Funding worries hang over the activist sector like smog filling the sky over Los Angeles. We know fundraising is a problem, but we rarely talk about it, much less do anything about it. Our inaction is due in part to an assumption that there is nothing we can do about it. Many folks feel that the way people give money and the way organizations ask for funds are unchangeable; these activities are as natural to the order of the earth as gravity.

The Connected Age provides an opportunity to change fundraising as we have known it. We can use social media to rethink fundraising entirely and help people to become more involved, to give more, and to give in different ways than they have in the past. The importance of facing this issue now is intensified by the rising Net-Genners, who have different ideas about giving than their parents do. They are likely to be less loyal to institutions, but they may well become loyal to institutions that connect with them in meaningful ways. We have to broach the uncomfortable topic of changing how we raise funds, of shifting the interactions between givers and receivers of donations. This transformation has to occur or public confidence in the sector will continue to sink and our prospects for increased donations will inevitably be dampened.

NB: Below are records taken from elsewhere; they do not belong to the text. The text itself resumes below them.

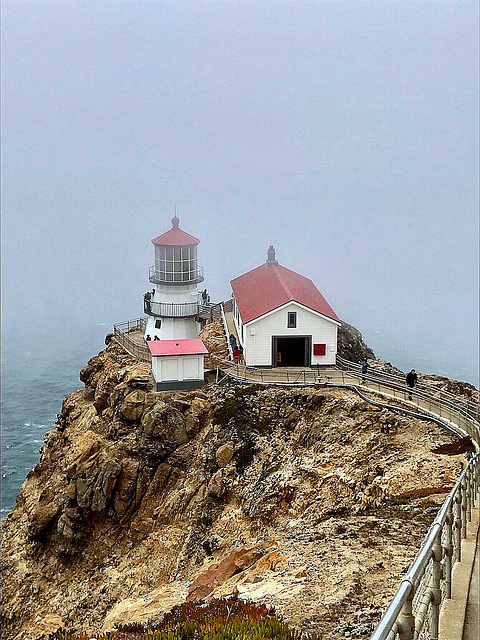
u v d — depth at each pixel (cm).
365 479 3016
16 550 4400
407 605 793
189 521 3762
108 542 4166
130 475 4247
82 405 5606
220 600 1606
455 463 2862
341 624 1372
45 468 5341
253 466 3816
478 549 1416
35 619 3822
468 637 1023
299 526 2833
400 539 1933
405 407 3909
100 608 3694
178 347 4803
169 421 4344
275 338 4916
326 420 3903
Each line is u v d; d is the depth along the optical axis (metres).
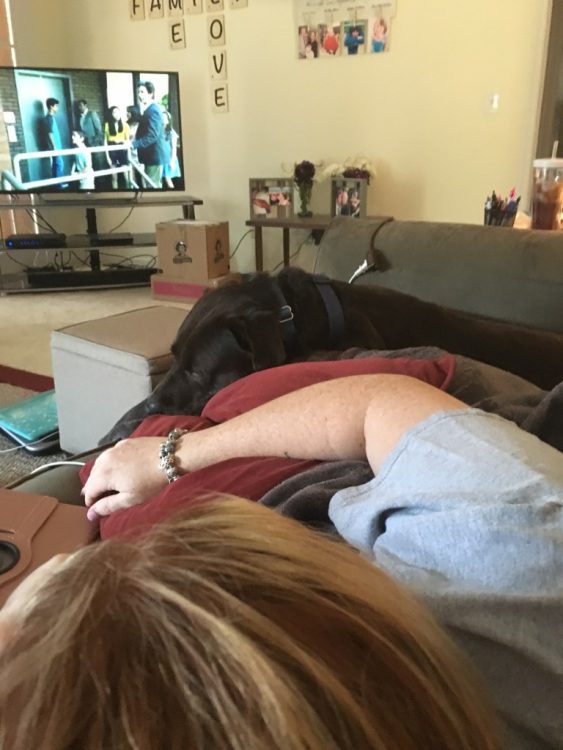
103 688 0.29
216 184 4.75
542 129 3.55
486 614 0.48
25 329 3.68
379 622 0.34
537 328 1.52
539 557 0.48
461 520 0.52
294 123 4.34
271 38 4.23
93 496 0.97
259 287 1.56
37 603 0.34
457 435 0.62
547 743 0.46
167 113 4.33
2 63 4.52
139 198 4.51
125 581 0.33
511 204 2.12
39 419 2.37
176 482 0.85
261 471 0.85
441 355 1.18
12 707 0.29
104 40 4.75
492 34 3.62
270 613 0.32
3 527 0.90
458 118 3.85
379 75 3.99
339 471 0.80
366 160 4.09
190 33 4.47
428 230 1.74
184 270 4.24
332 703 0.30
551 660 0.46
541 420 0.81
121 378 1.92
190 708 0.28
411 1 3.77
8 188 4.21
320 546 0.38
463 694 0.35
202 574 0.33
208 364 1.54
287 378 1.06
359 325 1.51
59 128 4.17
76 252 5.10
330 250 1.89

Foundations and grantees often have relationships that are uncomfortable, exhausting, and unhappy. This strained relationship has many causes but just one result—ineffectiveness. The different cultures and perspectives of donors and activists have created a codependency that ends in dances of deception called fundraising proposals and appeals. Are activists to blame for overpromising, which leads to outsized expectations for results by funders? Or are funders to blame for flaunting their power and forcing activists to tell half-truths? The responsibility is shared equally.

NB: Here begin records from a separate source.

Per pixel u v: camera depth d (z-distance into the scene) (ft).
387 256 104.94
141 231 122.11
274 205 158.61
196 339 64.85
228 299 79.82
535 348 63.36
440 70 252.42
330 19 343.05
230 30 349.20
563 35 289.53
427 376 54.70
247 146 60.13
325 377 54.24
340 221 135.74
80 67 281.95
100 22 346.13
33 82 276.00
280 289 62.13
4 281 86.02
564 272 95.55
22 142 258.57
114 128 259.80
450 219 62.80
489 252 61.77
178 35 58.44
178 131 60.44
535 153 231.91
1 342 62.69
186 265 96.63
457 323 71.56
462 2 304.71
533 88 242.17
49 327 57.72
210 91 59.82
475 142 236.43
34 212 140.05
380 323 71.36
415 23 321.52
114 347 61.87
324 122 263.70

If you put twenty activists in a room they will have fifty stories of ways that they have been capriciously, unfairly, and rudely treated by donors and foundations. There are oft-told tales of donors criticizing their office furniture; donors insisting on particular, inappropriate results; foundations keeping them waiting for a funding decision for months; and each funder having maddening, expensive, and customized reporting requirements. If you sit down with a roomful of donors, you will hear about their frustration with constant haranguing by money seekers, the runaround they get when asking about results, and the constant sycophantic behavior. (Well, one foundation officer told me that that is the part she likes the best!)

The truth is that both donors and money seekers need to change their behavior and relationship with one another to be successful in the future.